Queen Welcomes Ireland President Michael Higgins on First State Visit
The president of Ireland, Michael Higgins, has been welcomed by the Queen to Windsor Castle at the start of the first state visit by an Irish head of state.
Members of the Grenadier Guards towered over Higgins as he inspected the guard of honour.
The visit is a symbol of how Northern Ireland's peace process has transformed relations between Britain and Ireland. Higgins, a veteran leftwing politician, poet and human rights activist, said it was impossible to "wipe the slate clean" about the past but relations between the two countries were good.
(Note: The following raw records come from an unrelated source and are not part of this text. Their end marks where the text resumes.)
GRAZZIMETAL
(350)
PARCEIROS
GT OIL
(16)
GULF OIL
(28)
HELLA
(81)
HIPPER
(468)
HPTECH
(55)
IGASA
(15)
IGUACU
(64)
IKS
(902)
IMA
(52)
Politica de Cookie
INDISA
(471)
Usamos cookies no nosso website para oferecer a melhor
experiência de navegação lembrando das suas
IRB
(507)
Higgins was to address both houses of parliament — another first — during his three-day trip, which includes a banquet at the castle, hosted by the Queen. Among the guests will be Martin McGuinness, once a senior IRA commander, now Northern Ireland's deputy leader.
The IRA killed nearly 1,800 people during its 27-year campaign of violence aimed at wresting Northern Ireland from Britain, among them the queen's cousin, Lord Louis Mountbatten. McGuinness was the IRA's chief of staff when the group assassinated Mountbatten in 1979.
In 2011, the Queen became the first reigning British monarch to visit the Republic of Ireland. The following year she and McGuinness shook hands in a brief but minutely choreographed meeting.